---- MATERIAL SHOWN
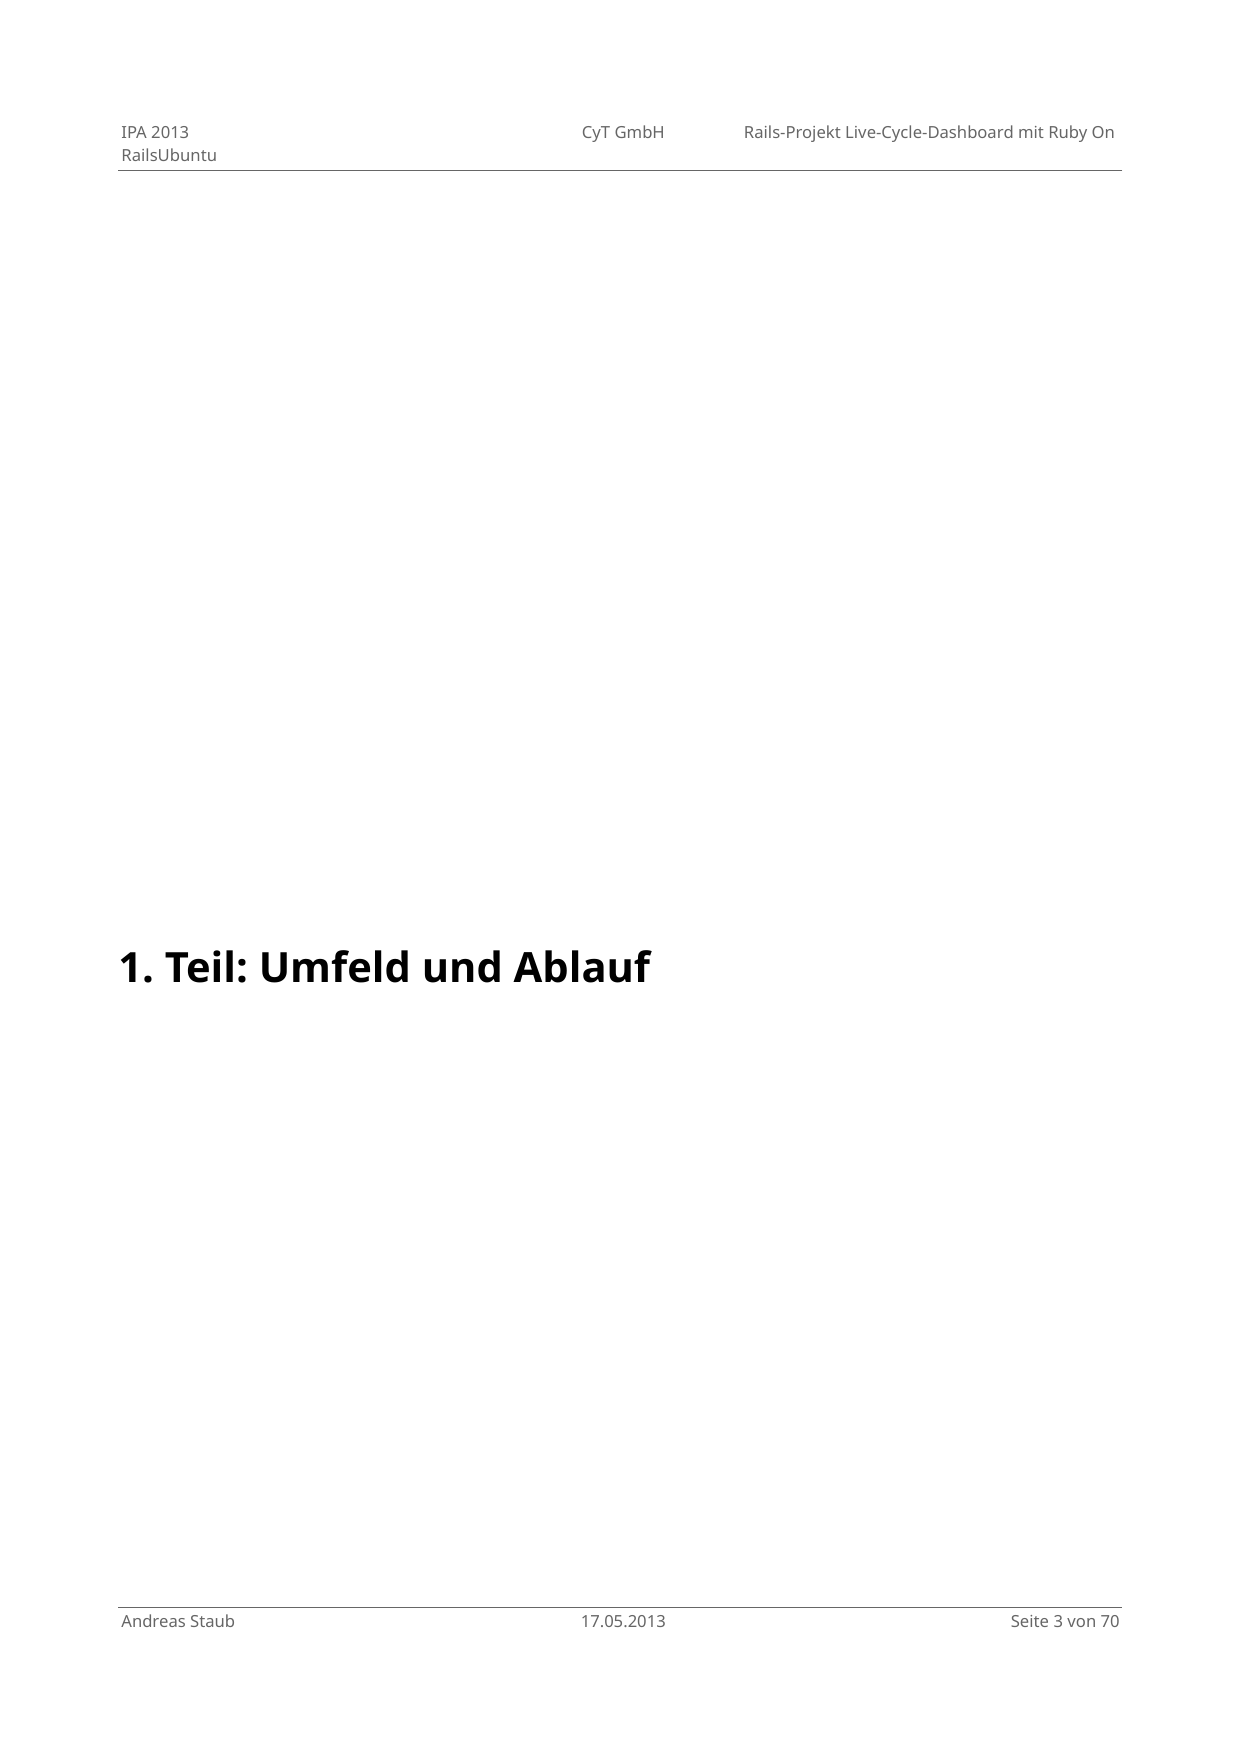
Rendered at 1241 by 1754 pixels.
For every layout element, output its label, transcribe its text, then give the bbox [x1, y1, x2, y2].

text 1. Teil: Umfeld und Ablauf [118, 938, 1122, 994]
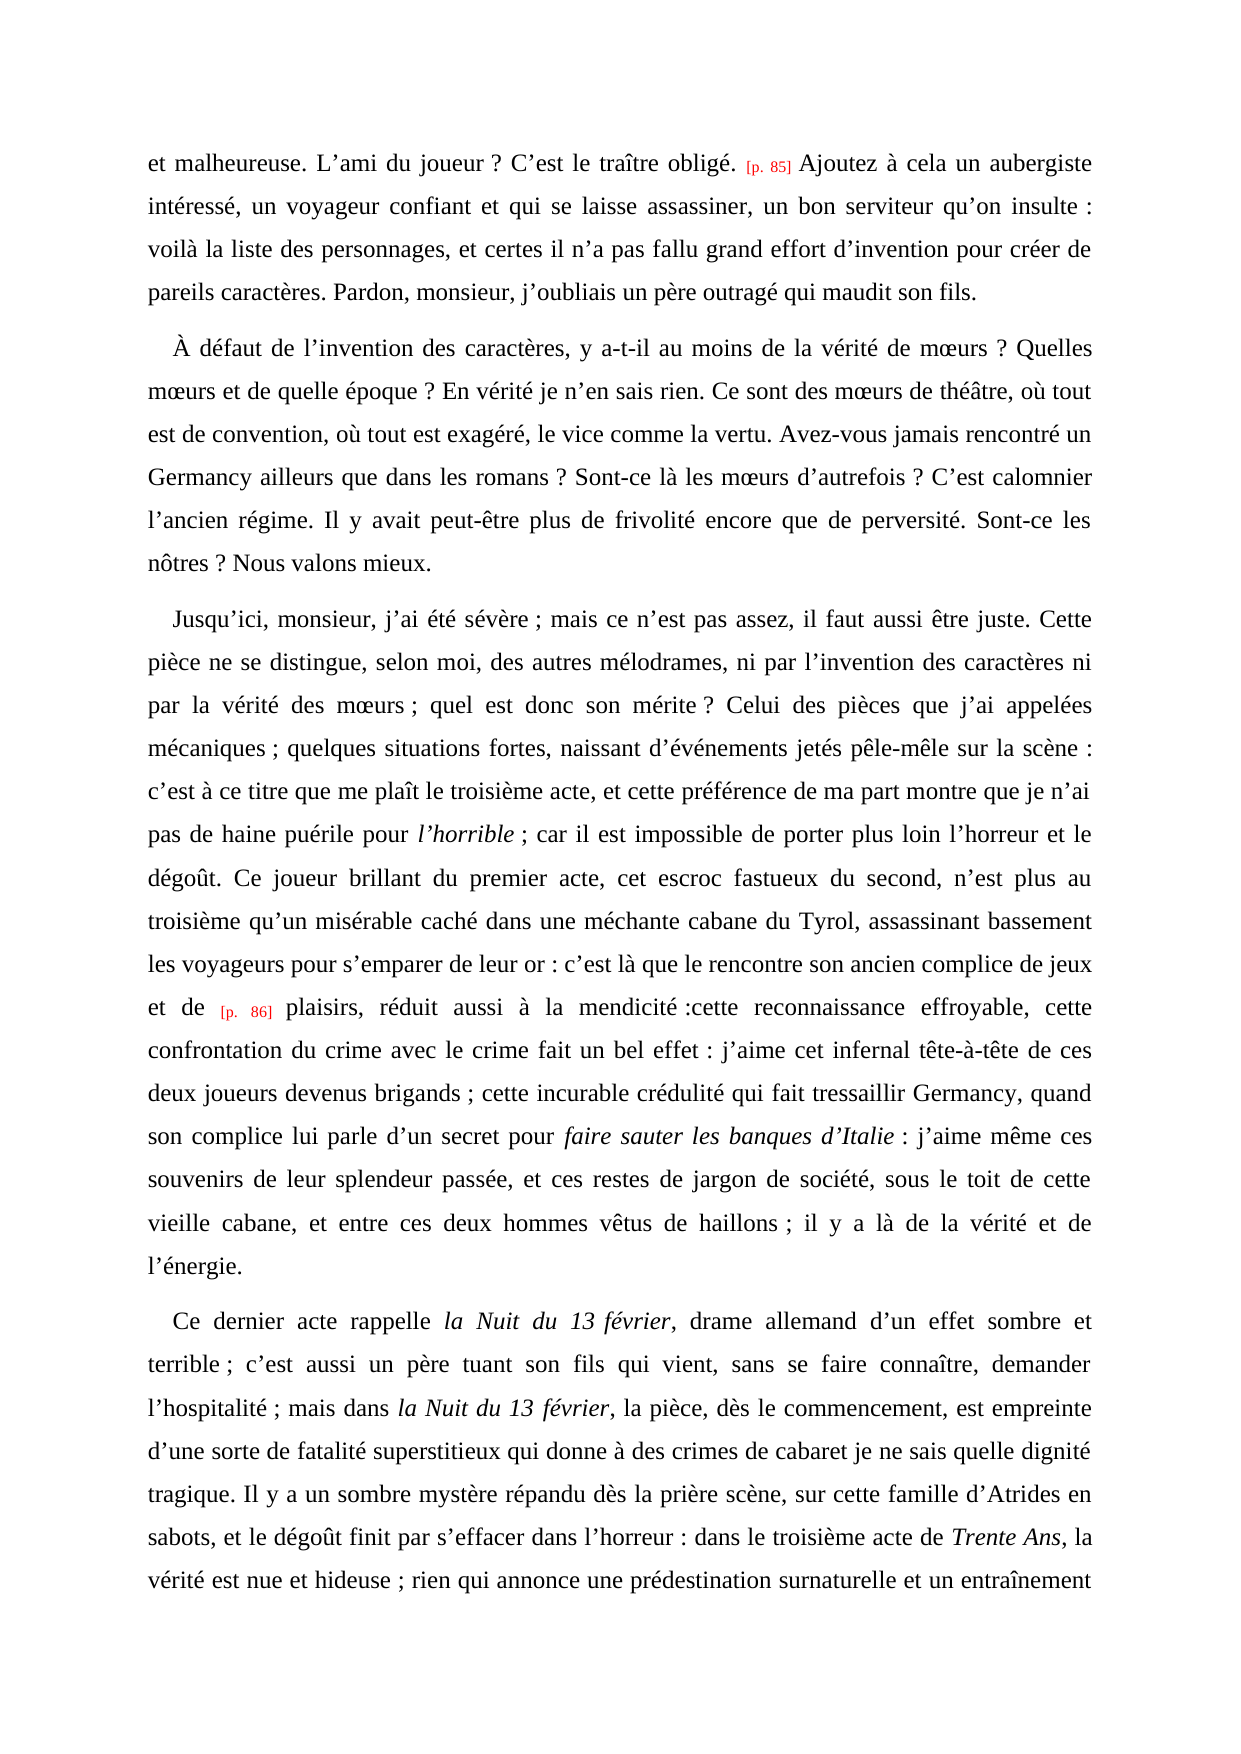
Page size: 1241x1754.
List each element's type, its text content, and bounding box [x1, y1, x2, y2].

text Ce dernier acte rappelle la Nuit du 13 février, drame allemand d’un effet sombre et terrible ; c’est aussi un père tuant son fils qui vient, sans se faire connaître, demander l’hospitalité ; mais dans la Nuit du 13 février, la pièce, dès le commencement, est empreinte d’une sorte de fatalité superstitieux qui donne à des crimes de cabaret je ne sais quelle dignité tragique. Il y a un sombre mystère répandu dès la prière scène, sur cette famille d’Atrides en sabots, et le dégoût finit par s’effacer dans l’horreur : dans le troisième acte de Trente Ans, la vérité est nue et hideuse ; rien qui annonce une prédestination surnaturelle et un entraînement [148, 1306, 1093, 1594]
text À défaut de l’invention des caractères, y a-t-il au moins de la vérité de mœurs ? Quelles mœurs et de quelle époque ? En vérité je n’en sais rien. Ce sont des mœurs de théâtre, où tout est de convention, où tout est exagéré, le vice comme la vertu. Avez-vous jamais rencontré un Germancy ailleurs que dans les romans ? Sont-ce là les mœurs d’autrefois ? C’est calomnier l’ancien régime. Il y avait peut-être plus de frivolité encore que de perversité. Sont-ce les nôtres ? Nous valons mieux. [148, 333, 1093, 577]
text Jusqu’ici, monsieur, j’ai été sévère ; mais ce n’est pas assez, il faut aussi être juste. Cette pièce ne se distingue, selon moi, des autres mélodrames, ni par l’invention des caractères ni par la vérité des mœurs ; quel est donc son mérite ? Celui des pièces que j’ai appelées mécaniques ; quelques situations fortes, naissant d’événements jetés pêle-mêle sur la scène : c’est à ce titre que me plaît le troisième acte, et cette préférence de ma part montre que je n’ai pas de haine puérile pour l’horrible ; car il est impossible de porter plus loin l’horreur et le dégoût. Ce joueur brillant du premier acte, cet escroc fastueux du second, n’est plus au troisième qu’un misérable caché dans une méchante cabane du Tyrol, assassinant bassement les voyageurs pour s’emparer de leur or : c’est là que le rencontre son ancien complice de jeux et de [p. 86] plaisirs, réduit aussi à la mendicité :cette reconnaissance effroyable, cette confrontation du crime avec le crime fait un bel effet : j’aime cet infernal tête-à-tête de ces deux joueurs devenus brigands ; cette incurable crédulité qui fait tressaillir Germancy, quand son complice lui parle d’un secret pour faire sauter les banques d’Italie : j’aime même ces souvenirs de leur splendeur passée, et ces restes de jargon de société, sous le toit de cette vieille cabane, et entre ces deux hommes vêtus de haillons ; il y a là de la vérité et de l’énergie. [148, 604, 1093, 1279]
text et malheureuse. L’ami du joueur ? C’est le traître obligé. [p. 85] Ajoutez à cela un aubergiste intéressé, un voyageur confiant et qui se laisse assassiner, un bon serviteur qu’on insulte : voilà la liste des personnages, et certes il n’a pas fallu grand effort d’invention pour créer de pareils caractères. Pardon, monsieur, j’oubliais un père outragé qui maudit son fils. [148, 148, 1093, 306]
--------
---- MATERIAL SHOWN
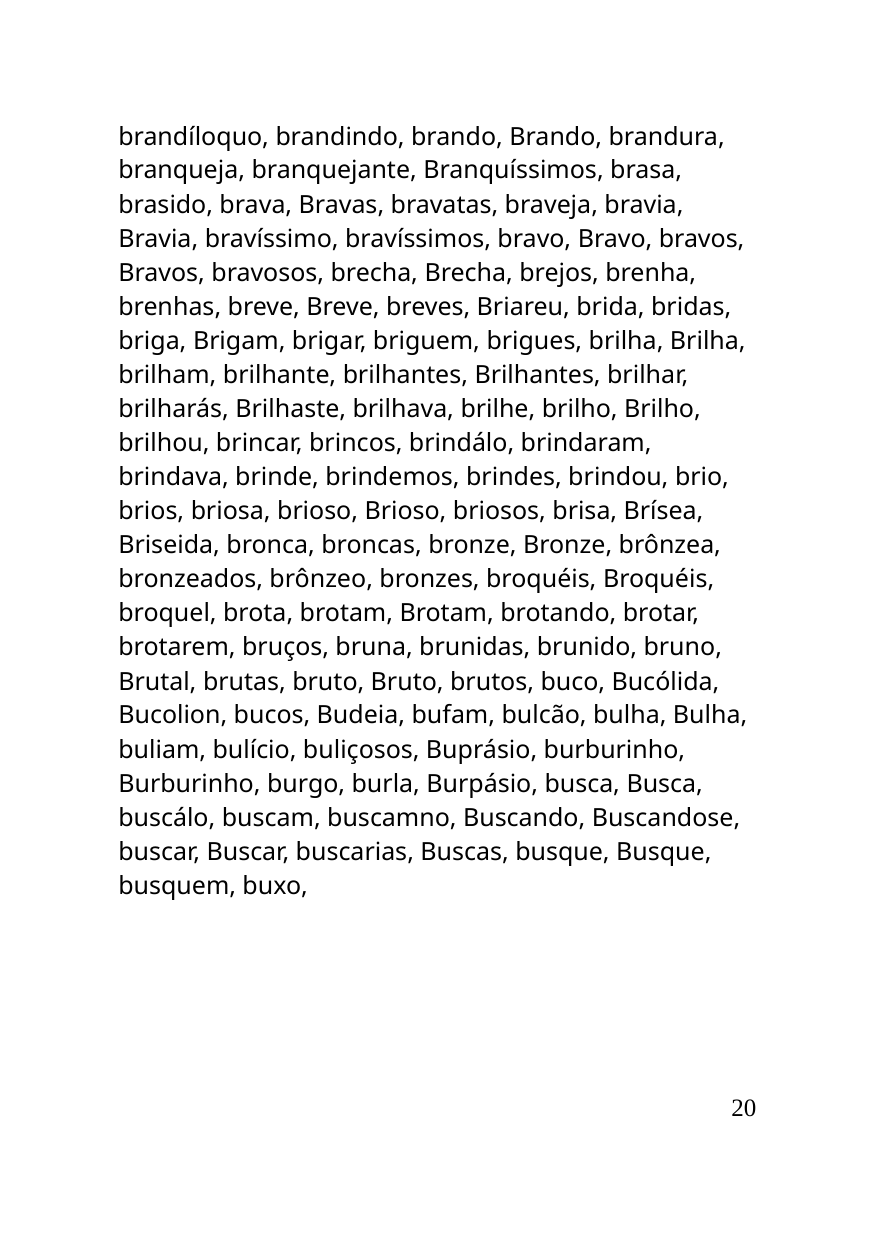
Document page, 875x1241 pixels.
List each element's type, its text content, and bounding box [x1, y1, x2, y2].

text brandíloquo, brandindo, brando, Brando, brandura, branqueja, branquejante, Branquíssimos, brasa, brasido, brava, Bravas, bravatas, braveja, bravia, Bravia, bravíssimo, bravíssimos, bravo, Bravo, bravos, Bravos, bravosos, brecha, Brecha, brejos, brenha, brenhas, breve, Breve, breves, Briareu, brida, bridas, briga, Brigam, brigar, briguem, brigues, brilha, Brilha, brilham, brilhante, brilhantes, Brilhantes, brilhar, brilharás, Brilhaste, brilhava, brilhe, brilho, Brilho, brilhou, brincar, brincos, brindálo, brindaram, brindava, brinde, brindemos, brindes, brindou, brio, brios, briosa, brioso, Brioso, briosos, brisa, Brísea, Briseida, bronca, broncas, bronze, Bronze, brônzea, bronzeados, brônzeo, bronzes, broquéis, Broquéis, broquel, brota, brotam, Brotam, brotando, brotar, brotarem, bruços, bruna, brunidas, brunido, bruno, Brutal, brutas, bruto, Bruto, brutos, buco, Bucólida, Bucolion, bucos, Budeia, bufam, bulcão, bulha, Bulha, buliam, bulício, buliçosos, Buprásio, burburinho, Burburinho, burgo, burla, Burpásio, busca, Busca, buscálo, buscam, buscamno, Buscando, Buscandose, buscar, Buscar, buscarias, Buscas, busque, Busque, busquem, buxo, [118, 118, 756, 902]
--------
• _EXERCISE AIM_:
Gather every line in the two blocks above that contains the word "pixels", copying each such line in full.

• _THE REPLY_:
Rendered at 1241 by 1754 pixels.
Document page, 875x1241 pixels.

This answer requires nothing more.